With 824 minutes on the floor and 919 minutes off, the sample size is pretty substantial. The solution? If Glen Davis used less possessions and focused on tip-ins and offensive rebounds, the Magic could, theoretically, have a high ranking offense and defense. Of course, basketball doesn’t quite work like that, but it’s something worth considering when you watch Davis get the ball from now on.

  1. isaiahforreal - Jan 15, 2013 at 9:10 AM

    Interesting stuff, good read !

  2. jhuck92 - Jan 15, 2013 at 9:24 AM

    I think only playing one year at Duke was a mistake. Coach K is a HoF-caliber coach. There was so much more he could teach Austin. He only got picked so high because Doc is his father and it’s a shame to see him come into the league prematurely.

    • chucklewis13 - Jan 15, 2013 at 1:38 PM

      I totally agree. I am an ACC guy and I watch almost all of the ACC games and being a student of the game, you didn’t have to be a rocket scientist to recognize that fact that Rivers was not NBA ready–not even close. Just because he had a nice step-back jumper and a decent cross over, everyone was crazy about this kid. Over 90 percent of the one and dones that enter the NBA now are not NBA ready. It would do the league a lot of justice if the league were to adopt the baseball eligbility policy. As it stands now, it normally takes these kids–and they are kid–at least three years before they play substantial dividends in the NBA.

      • Kurt Helin - Jan 16, 2013 at 5:12 PM

        NBA teams are not drafting guys for what they are right now, but what they can develop into three years from now. Or five. It’s about potential.

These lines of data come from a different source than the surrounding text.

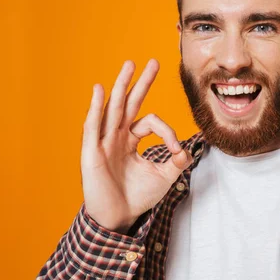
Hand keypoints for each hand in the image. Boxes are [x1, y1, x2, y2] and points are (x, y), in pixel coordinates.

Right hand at [80, 59, 191, 233]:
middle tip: (153, 62)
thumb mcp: (164, 178)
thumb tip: (188, 149)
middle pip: (129, 103)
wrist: (119, 218)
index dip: (168, 132)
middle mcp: (117, 136)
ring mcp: (103, 142)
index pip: (150, 121)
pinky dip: (96, 108)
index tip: (176, 150)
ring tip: (130, 65)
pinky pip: (93, 126)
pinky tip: (101, 90)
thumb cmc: (138, 197)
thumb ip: (177, 162)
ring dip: (122, 86)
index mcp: (131, 139)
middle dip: (141, 82)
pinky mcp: (91, 152)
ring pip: (113, 108)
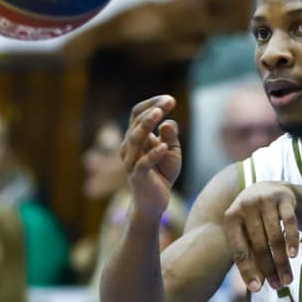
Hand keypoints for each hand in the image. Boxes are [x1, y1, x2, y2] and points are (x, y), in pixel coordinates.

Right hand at [120, 95, 181, 219]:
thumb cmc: (162, 173)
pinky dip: (153, 154)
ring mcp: (131, 161)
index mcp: (135, 137)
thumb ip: (171, 136)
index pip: (138, 114)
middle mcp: (129, 147)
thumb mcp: (172, 151)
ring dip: (147, 125)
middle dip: (153, 110)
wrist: (153, 202)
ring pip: (135, 139)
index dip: (153, 104)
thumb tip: (168, 121)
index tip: (170, 100)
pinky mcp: (138, 177)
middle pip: (136, 123)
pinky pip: (143, 163)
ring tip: (160, 114)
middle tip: (168, 102)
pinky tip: (164, 147)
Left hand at [223, 181, 300, 291]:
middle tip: (277, 287)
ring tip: (287, 279)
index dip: (247, 271)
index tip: (257, 289)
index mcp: (231, 217)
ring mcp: (266, 199)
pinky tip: (294, 256)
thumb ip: (247, 254)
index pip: (239, 250)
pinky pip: (290, 222)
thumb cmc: (254, 219)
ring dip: (282, 261)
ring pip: (275, 236)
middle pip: (258, 245)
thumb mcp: (244, 231)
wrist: (271, 188)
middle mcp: (246, 205)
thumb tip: (256, 286)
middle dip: (269, 269)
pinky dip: (292, 240)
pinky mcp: (284, 196)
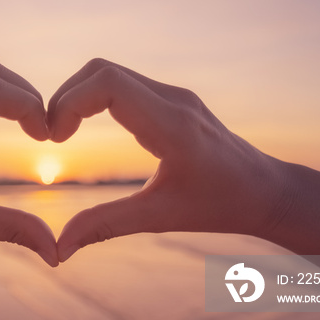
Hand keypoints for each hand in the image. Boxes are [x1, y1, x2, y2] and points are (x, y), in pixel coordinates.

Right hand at [48, 58, 288, 261]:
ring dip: (79, 95)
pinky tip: (86, 126)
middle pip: (101, 70)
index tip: (56, 139)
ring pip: (110, 72)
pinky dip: (95, 98)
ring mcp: (174, 95)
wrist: (265, 190)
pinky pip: (123, 83)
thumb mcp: (160, 217)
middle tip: (54, 136)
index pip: (108, 83)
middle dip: (66, 97)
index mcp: (172, 125)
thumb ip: (106, 226)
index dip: (69, 102)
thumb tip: (59, 249)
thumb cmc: (220, 206)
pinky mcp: (172, 99)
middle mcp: (173, 99)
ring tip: (64, 133)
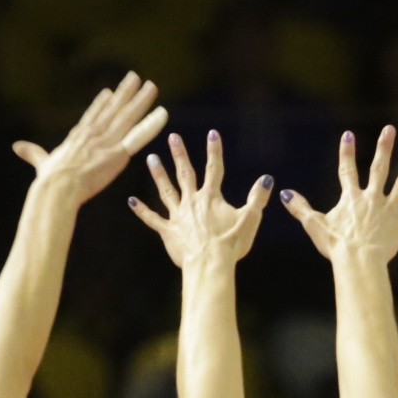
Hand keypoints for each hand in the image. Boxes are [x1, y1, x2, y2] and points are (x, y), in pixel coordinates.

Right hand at [12, 72, 167, 203]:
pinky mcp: (118, 153)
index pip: (92, 116)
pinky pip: (139, 136)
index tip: (109, 92)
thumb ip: (33, 153)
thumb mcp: (41, 162)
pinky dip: (151, 125)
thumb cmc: (49, 180)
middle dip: (126, 94)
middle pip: (114, 110)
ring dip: (141, 101)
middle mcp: (94, 134)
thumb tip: (16, 147)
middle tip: (136, 79)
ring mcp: (107, 142)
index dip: (101, 104)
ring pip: (128, 117)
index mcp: (77, 136)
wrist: (58, 188)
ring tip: (152, 87)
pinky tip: (163, 114)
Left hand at [129, 130, 271, 266]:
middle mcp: (192, 202)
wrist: (210, 264)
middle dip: (180, 154)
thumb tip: (267, 179)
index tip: (212, 134)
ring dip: (159, 174)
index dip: (214, 151)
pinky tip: (131, 201)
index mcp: (211, 198)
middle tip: (172, 137)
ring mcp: (178, 216)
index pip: (214, 169)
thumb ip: (257, 198)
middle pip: (185, 173)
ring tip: (151, 158)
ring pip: (166, 190)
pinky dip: (141, 211)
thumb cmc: (231, 244)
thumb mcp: (250, 219)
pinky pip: (152, 219)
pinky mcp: (168, 231)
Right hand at [281, 126, 397, 261]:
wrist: (357, 261)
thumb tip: (282, 193)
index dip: (346, 153)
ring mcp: (388, 210)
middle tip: (390, 129)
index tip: (348, 135)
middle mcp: (372, 198)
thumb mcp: (314, 225)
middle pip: (379, 168)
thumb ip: (300, 208)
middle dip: (384, 147)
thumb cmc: (335, 246)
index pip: (347, 171)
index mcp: (351, 199)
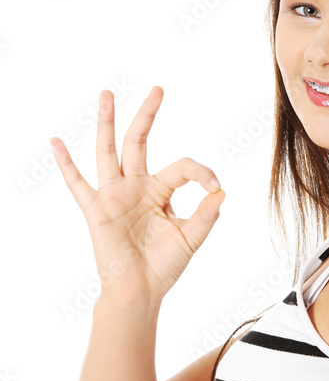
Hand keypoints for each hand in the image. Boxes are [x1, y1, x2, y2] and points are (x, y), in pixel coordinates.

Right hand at [50, 85, 225, 307]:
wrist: (141, 291)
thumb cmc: (164, 266)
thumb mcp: (191, 239)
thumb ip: (205, 216)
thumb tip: (221, 192)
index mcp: (160, 192)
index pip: (182, 168)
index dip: (201, 173)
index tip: (215, 188)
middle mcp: (136, 187)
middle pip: (140, 142)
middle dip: (148, 115)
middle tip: (158, 89)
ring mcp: (115, 196)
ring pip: (109, 151)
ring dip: (108, 123)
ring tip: (107, 94)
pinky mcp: (97, 210)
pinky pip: (78, 184)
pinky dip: (66, 164)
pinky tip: (56, 142)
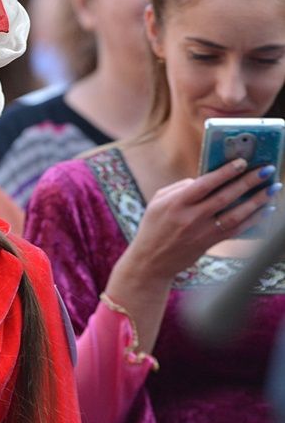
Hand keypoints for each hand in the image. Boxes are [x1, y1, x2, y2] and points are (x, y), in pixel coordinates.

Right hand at [122, 158, 277, 281]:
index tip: (242, 162)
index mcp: (176, 203)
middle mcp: (190, 217)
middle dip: (248, 182)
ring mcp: (201, 232)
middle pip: (225, 196)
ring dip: (257, 200)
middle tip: (266, 170)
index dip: (225, 172)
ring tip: (273, 188)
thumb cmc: (153, 227)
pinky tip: (265, 210)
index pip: (204, 183)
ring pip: (235, 214)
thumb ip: (179, 188)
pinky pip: (236, 230)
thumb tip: (206, 180)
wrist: (151, 260)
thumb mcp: (157, 203)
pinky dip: (253, 219)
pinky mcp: (209, 243)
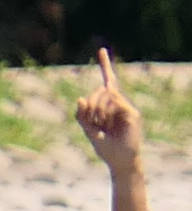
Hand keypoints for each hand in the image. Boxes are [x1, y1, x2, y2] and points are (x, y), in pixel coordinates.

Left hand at [77, 47, 142, 171]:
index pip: (107, 82)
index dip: (105, 66)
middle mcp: (117, 103)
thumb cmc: (105, 147)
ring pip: (105, 97)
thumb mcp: (88, 131)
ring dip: (96, 111)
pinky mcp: (131, 113)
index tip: (101, 50)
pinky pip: (113, 105)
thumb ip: (82, 116)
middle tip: (91, 121)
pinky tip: (109, 126)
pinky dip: (106, 114)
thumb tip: (80, 98)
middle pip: (99, 91)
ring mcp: (125, 107)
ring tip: (101, 127)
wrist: (119, 160)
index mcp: (108, 106)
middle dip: (89, 105)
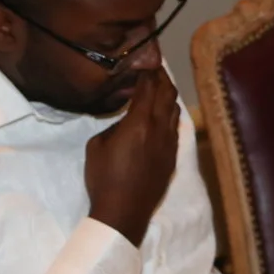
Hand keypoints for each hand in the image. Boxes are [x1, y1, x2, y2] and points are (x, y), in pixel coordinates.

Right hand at [85, 66, 181, 245]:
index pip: (149, 87)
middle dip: (162, 79)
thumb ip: (114, 125)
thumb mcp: (97, 145)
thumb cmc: (104, 178)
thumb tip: (126, 119)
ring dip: (168, 97)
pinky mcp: (173, 157)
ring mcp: (170, 143)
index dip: (148, 71)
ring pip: (175, 111)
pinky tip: (162, 117)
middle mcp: (161, 128)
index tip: (145, 61)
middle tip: (154, 70)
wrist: (123, 211)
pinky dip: (170, 116)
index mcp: (140, 122)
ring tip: (159, 90)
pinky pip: (175, 128)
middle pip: (168, 94)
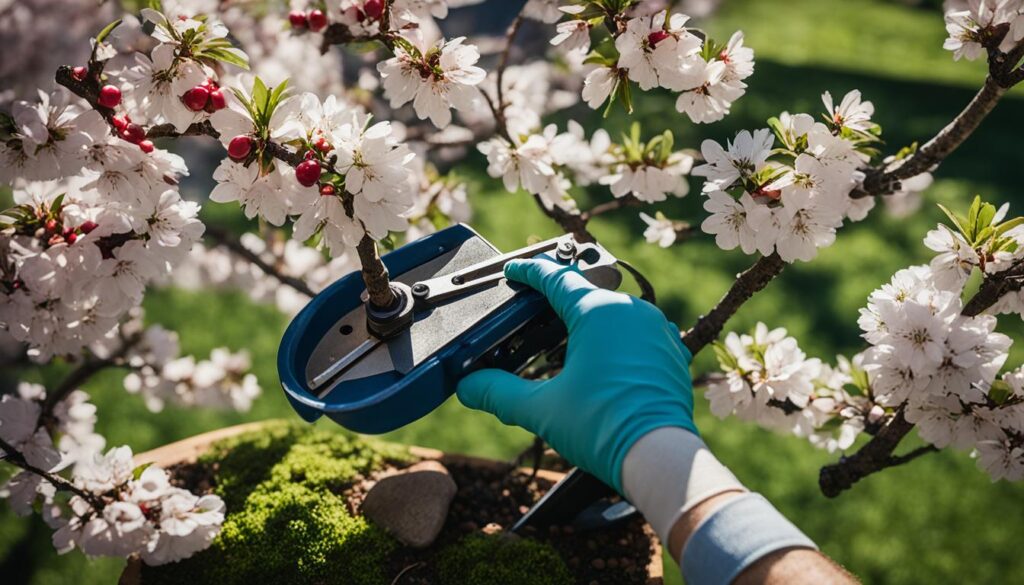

        Now, we can debate if Rivers really ever had that…

  3. pricejustin24 - Jan 15, 2013 at 10:40 AM

    Finally, a PBT writer who isn’t the dumbest guy in the room

  4. mungman69 - Jan 15, 2013 at 10:44 AM

    It looks like Rivers is headed to the D League. He needs to play a lot. See you in March, Austin.

  5. mazblast - Jan 15, 2013 at 11:33 AM

    “But…but…but…I went to DUKE…and my daddy is somebody important! The D League is for mere mortals! People like me do NOT go to the D League!”

  6. misterchainbluelightning - Jan 15, 2013 at 12:35 PM

    The Bobcats will never win much as long as they have that staff & give minutes to Mullens. Any coaching staff that allows this moron to throw up nearly 5 threes a game deserves to lose consistently. There’s a simple way of dealing with it, next time he throws up a 3, he’s done for the night.

    Bobcats are garbage and deserve to be so.

  7. rtfinch - Jan 15, 2013 at 1:23 PM

    There’s seriously a stat for “points per play for ball handlers in the pick and roll”

  8. phaden27 - Jan 15, 2013 at 8:13 PM

    Glad you replaced Matt Moore.
    When do you take over for Squirt Helin?